What threw me a bit in the beginning was the amount of vignetting on FF at wide end especially wide open. -1.8 EV is quite noticeable, worsened by the fact 5D III and other bodies' tendency to underexpose. Lens correction now has to be added to my workflow. 

Images from it also don't seem nearly as magical as from my 35L/85L/135L, and I guess I simply expected more given the high price. I have a feeling I will be selling mine..


----------



## sunnyVan (Nov 24, 2013)

drjlo said:


> What threw me a bit in the beginning was the amount of vignetting on FF at wide end especially wide open. -1.8 EV is quite noticeable, worsened by the fact 5D III and other bodies' tendency to underexpose. Lens correction now has to be added to my workflow.
> 
> Images from it also don't seem nearly as magical as from my 35L/85L/135L, and I guess I simply expected more given the high price. I have a feeling I will be selling mine..



I have to agree with you. This is a great zoom but it's not magical like primes. I think I'm still keeping it for convenience.


----------



## sunnyVan (Nov 24, 2013)

bobby samat said:


> if you get a new lens that you're even remotely unsure about, send it back. even if it's not an expensive lens.
> 
> the first thing i do when i get a new lens is set up a strobe and put someone in front of it. with a well lit image, you'll be able to check your focal point and depth of field very easily. if there are any problems with your lens, they'll be staring you in the face. i don't think you mentiones the sharpness of your lens as an issue, but it's the main thing i'm worried about.
> 
> ...



I basically use the 24-50mm range only. It beats using the 24L.


----------



## Triggyman (Nov 25, 2013)

sunnyVan said:


> Got it yesterday. First surprise. It may or may not be a good one. The box is black and grey, not white with a red strip I was expecting. The box still has canon logo, UPC code, serial number, etc. Does it mean anything? There is a canon USA warranty card with the correct serial number. I got it through Buydig.com.

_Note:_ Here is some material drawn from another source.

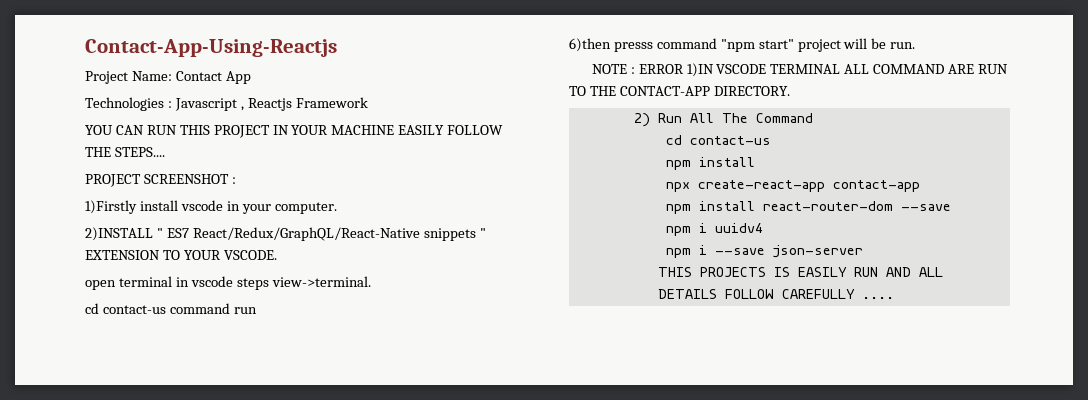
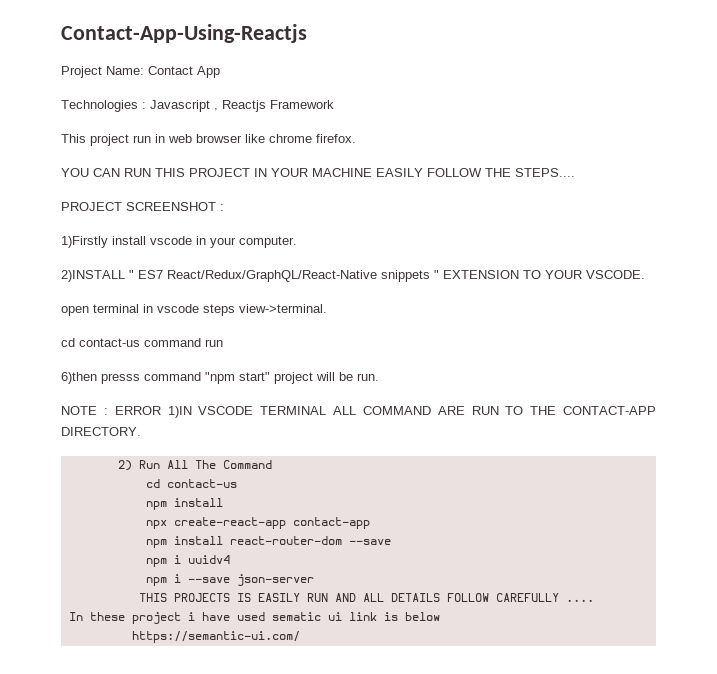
(368, 102) none -> [61,134,356,146] // This project run in web browser like chrome firefox.
(894, 298) none -> [68,612,440,624] [131,631,300,643] // In these project i have used sematic ui link is below // https://semantic-ui.com/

I just want to make sure I could get the $300 rebate. Forgive me if my question sounds ignorant. I don't usually buy new.



I think Canon is gradually switching to a black/grey box from the white/red ones we have become accustomed to. So far I have seen the 85mm (non-L) and the 50mm 1.8 II at a local store with the black/grey box. So this is actually a recent change, but the box does look like retro


----------